Aid agencies and health workers say newborns and pregnant women in Gaza are most at risk of malnutrition and dehydration. Malnourished mothers are more likely to give birth prematurely and their babies die because they are too underweight.
At Kamal Adwan Hospital in northern Gaza, doctors were unable to save baby Amal’s life when she was just four days old.
CNN filmed Amal breathing heavily in an incubator, her tiny pink toes encased in plastic tubes, moments before she died after her mother Samahel gave birth to her two months early.
“The babies are dying. This is God’s decision but man has caused it,” Samahel’s father, Ahmed Maqat, told CNN after her death on Saturday. Samahel had gone months without sleep, food or drink during her pregnancy, Maqat said.
“Everyone in this bed today is at risk of dying. We are waiting for them to die, one by one,” he added, his voice trembling with grief. “We have no life.”
Ashraf Amra/Anadolu/Getty Images
Newborns at Al-Aqsa Martyrs Hospital in Deir al-Balar, central Gaza, on June 22. Malnourished infants and pregnant women are more likely to give birth prematurely.
Dr. Ahmed Kalot, head of the incubator department at Kamal Adwan Hospital, told CNN that Samahel’s daughter was “just waiting to die” due to her poor health.
Many of the survivors are too dehydrated and malnourished to breastfeed their children, but health workers told CNN there are few alternatives, with lactose-free and soy milk for babies in short supply.
Another Palestinian hospitalized at Kamal Adwan Hospital told CNN that her son, who suffers from esophagitis, is unable to consume the soy milk he needs due to his condition. “He can barely sit,” she said of her 2-year-old son. “He can’t crawl, he can’t walk.”
The UN Office for the Coordination of Humanitarian Affairs (OCHA) reported earlier this month that about 250 patients are being treated for malnutrition at the hospital, but there are only two functioning stabilization centers for severely malnourished children in the Gaza Strip. Around 3,000 children who were being treated for acute malnutrition in the south before the escalation of military operations in Rafah are at risk.
Doctors say they are often unable to treat infants showing symptoms of malnutrition, including breathing difficulties, chest infections and severe dehydration, as medical supplies dwindle. As disease outbreaks soar in evacuation centers, a local pediatrician told CNN that malnourished patients with chronic illnesses and infections are less likely to recover. According to Gaza’s Ministry of Health, authorities have recorded more than 1.4 million cases of infectious diseases since October 7.

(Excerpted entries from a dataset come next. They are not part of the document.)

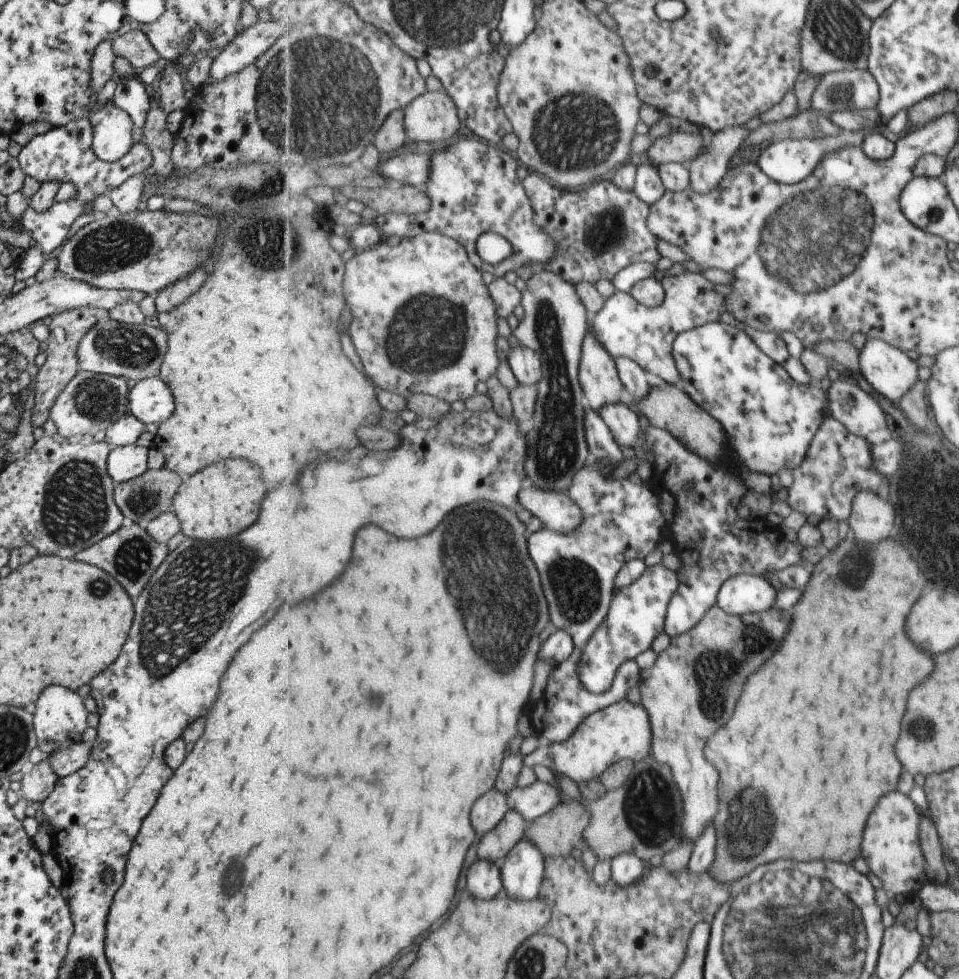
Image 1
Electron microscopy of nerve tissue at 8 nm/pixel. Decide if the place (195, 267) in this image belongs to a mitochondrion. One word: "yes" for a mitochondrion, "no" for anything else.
no

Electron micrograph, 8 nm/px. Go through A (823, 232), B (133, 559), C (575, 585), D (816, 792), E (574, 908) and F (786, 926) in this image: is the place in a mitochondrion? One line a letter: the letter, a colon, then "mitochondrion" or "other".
A: mitochondrion
B: mitochondrion
C: mitochondrion
D: other
E: other
F: mitochondrion

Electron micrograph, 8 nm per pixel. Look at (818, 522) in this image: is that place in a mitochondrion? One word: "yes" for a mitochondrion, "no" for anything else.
no

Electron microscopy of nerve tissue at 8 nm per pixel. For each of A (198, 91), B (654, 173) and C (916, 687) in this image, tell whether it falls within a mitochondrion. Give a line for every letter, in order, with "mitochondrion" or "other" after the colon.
A: other
B: other
C: other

Omar Al-Qattah/AFP/Getty Images
Children ask for food aid in Jabaliya refugee camp in northern Gaza on June 13. Relief agencies have accused Israeli authorities of blocking humanitarian access to the area amid severe food shortages.
As hunger worsens and parts of the enclave fall into widespread famine, aid groups have repeatedly called for a land corridor to the Gaza Strip, saying it would be the most effective way to deliver aid to the area. The U.S.-built floating platform was designed to bring in aid from the sea, but it has been plagued by problems ranging from poor sea conditions to issues distributing aid once it is transported overland, and has failed to make a meaningful difference to the crisis.
Returning to Khan Yunis, Ismail Madi told CNN last week how worried he was about his 4-year-old son, Ahmad, who is malnourished and suffers from jaundice.
“My son will not survive this,” he said. “I call on the US President Joe Biden to intervene,” Maddie added, “to save this child, who has absolutely nothing to do with any political conflict.”
But a few days later the boy died. With other young children to support, Maddie’s life as a parent is stressful.
“It’s very difficult to feed a family of 10 during these difficult times.”